_JOB_
Retype the opening lines of the listing below, ending with the line that contains "focal_mm: 120", and leave out any pictures.

_EXERCISE INPUT_
------------------------------
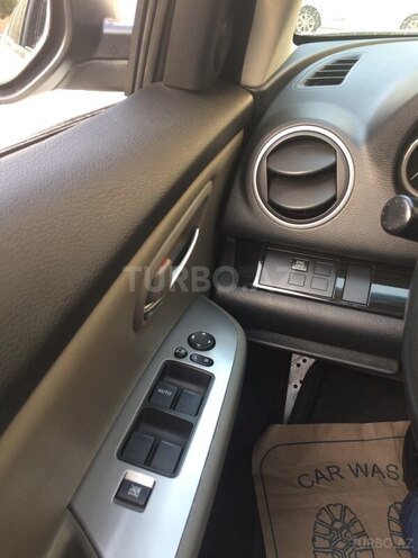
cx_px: 209
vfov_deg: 61.7
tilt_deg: -32.6
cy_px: 279
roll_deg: -1.8
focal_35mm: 29
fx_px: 467
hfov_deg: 48.2
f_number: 2.2
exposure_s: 1/33
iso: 100
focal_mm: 4.15
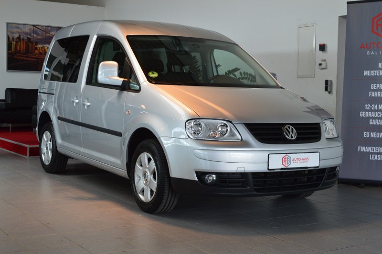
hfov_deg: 37.9
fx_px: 557
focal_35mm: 52
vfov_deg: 25.7
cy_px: 127
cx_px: 191
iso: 400
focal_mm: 35
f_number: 8
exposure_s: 1/80
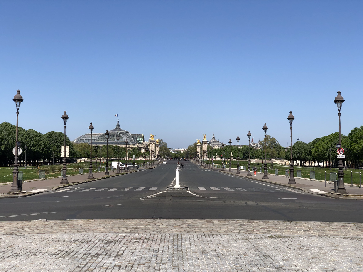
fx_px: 545
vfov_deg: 28.0
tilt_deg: +2.9
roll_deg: +0.8
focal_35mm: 52
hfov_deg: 36.8
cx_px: 182
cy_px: 136
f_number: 2.4
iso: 16
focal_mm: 6
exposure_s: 1/1567
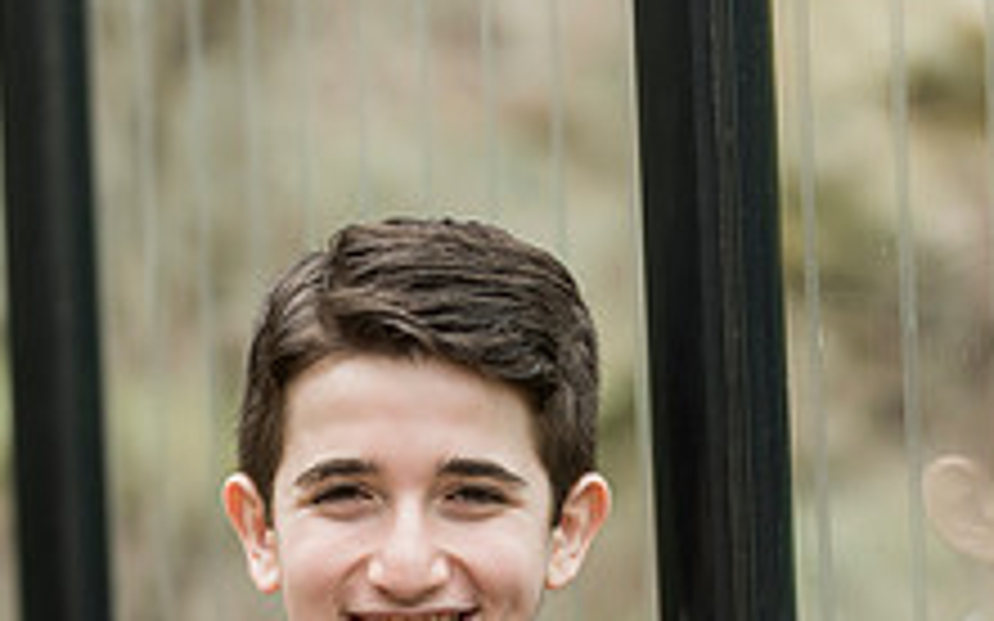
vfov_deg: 5.2
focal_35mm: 249
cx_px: 531
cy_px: 810
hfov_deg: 8.4
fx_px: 6744
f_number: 3.5
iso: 400
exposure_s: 1/640
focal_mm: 120
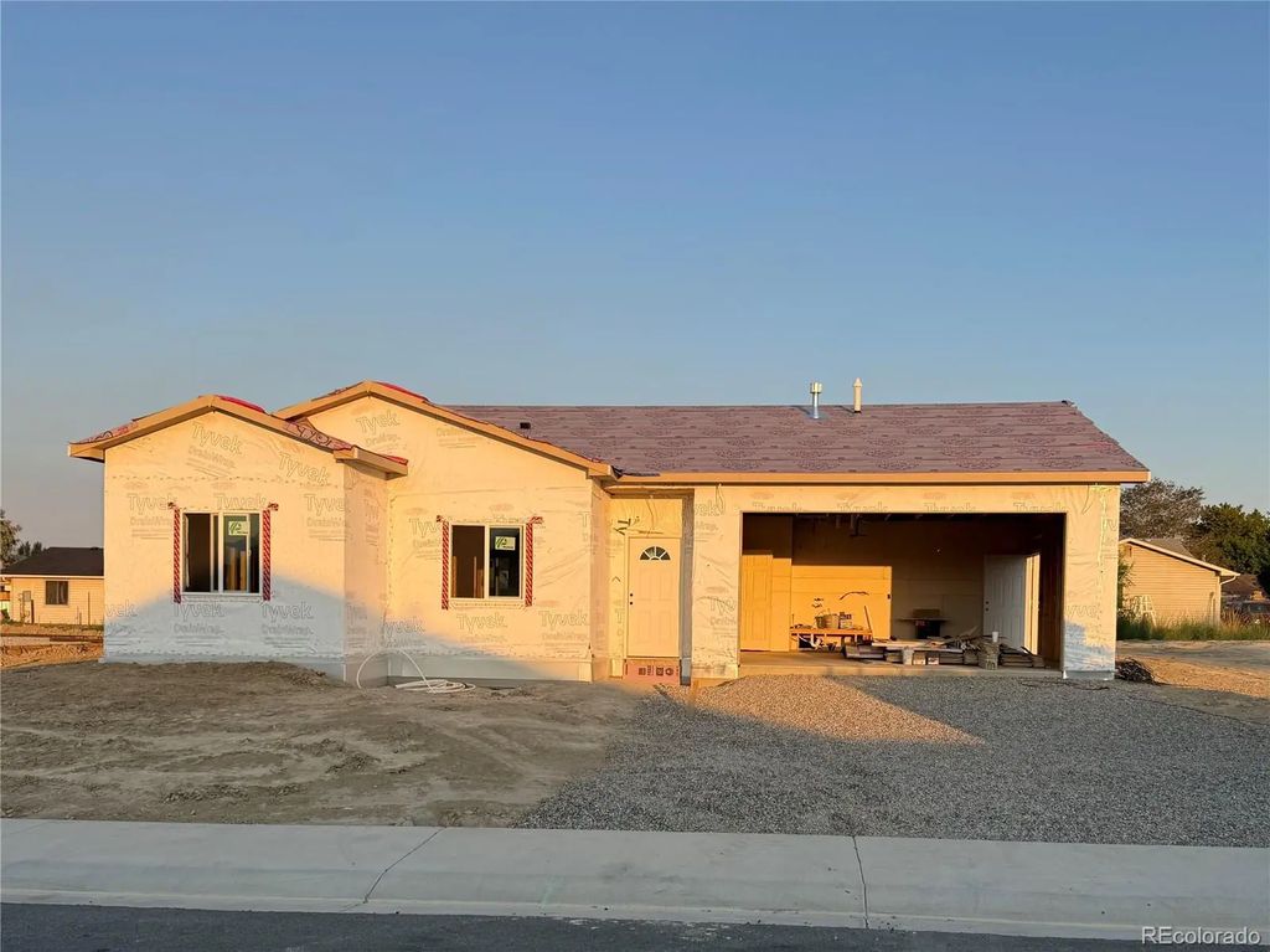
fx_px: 880
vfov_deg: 56.8
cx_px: 635
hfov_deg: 71.6
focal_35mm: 24
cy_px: 476
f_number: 1.78
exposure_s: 1/1949
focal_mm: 6.76
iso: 80
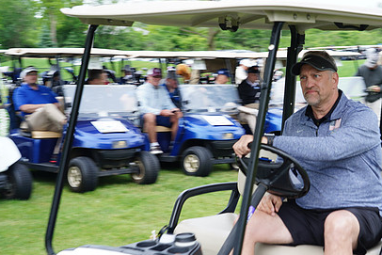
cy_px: 159
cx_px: 262
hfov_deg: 28.6
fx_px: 743
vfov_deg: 19.4
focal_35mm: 70
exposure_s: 1/100
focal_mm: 49
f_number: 5.6
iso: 125
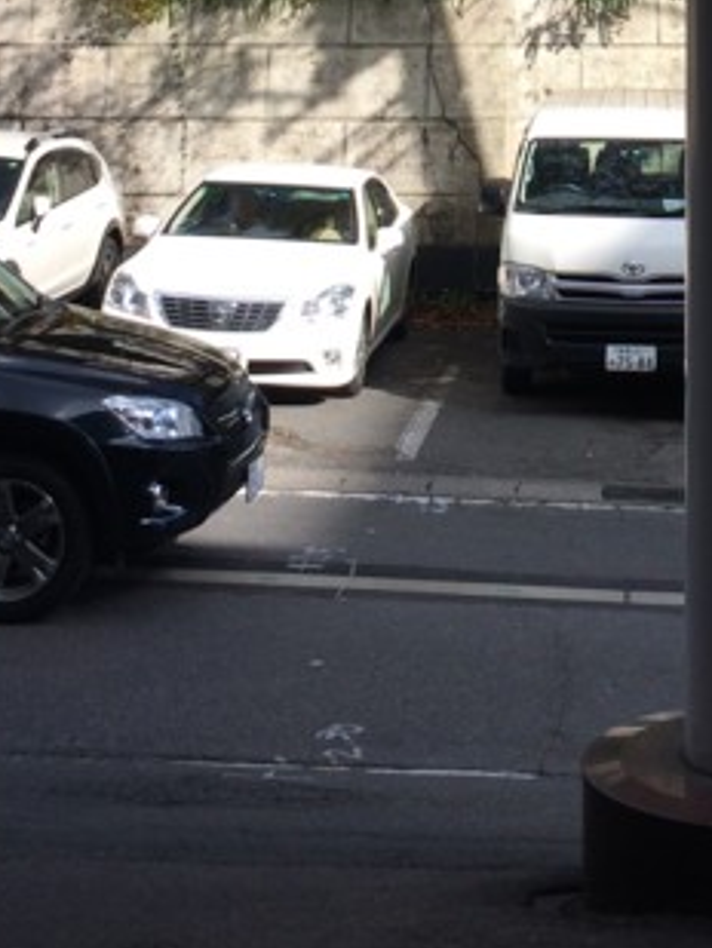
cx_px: 632
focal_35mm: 75
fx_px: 2055
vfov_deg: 24.2
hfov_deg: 19.3
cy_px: -107
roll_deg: +2.0
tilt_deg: -0.7
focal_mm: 4.15
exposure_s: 1/1080
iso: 32
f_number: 2.2
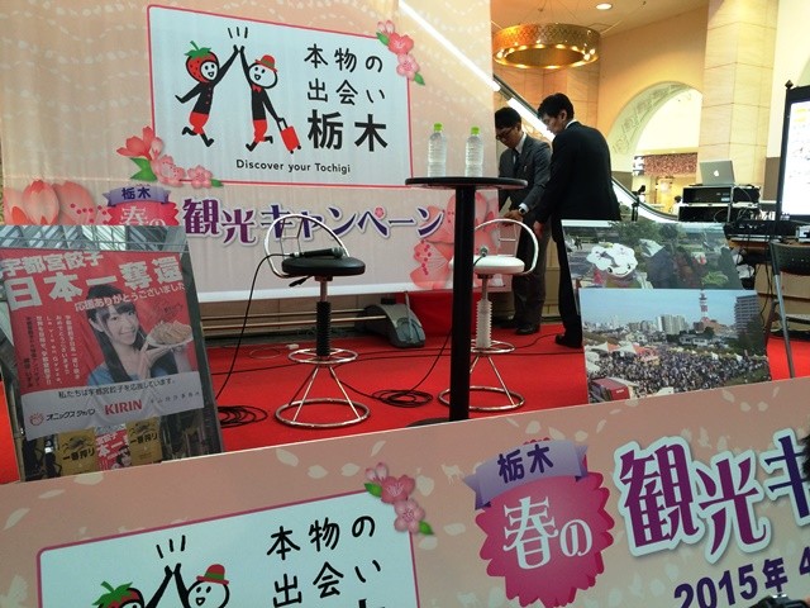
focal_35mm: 29
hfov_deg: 61.7
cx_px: 405
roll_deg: -1.1
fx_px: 679
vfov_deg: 48.2
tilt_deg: -7.5
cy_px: 304
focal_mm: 4.15
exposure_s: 1/30
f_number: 2.2
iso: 100
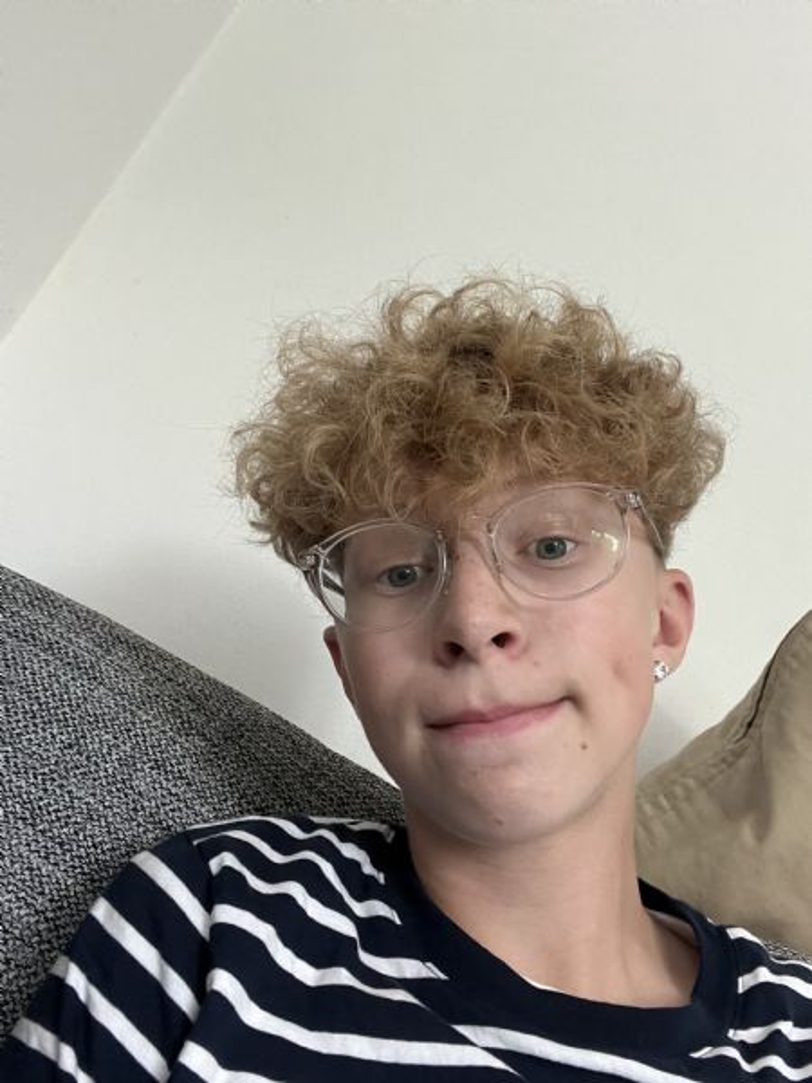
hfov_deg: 46.8
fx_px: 938
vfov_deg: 60.0
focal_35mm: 30
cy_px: 542
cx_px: 406
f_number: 2.2
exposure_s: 1/50
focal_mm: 2.71
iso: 250
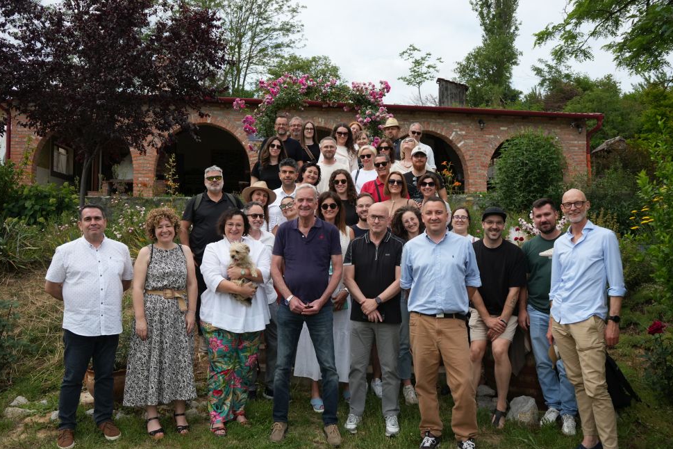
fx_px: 598
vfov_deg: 41.1
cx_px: 333
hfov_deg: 58.7
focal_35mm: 32
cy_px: 220
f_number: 5.6
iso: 1000
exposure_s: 1/4000
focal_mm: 31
------------------------------
_ANSWER BELOW_
cx_px: 209
vfov_deg: 61.7
tilt_deg: -32.6
cy_px: 279
roll_deg: -1.8
focal_35mm: 29
fx_px: 467
hfov_deg: 48.2
f_number: 2.2
exposure_s: 1/33
iso: 100
focal_mm: 4.15
hfov_deg: 37.9
fx_px: 557
focal_35mm: 52
vfov_deg: 25.7
cy_px: 127
cx_px: 191
iso: 400
focal_mm: 35
f_number: 8
exposure_s: 1/80
fx_px: 545
vfov_deg: 28.0
tilt_deg: +2.9
roll_deg: +0.8
focal_35mm: 52
hfov_deg: 36.8
cx_px: 182
cy_px: 136
f_number: 2.4
iso: 16
focal_mm: 6
exposure_s: 1/1567
vfov_deg: 5.2
focal_35mm: 249
cx_px: 531
cy_px: 810
hfov_deg: 8.4
fx_px: 6744
f_number: 3.5
iso: 400
exposure_s: 1/640
focal_mm: 120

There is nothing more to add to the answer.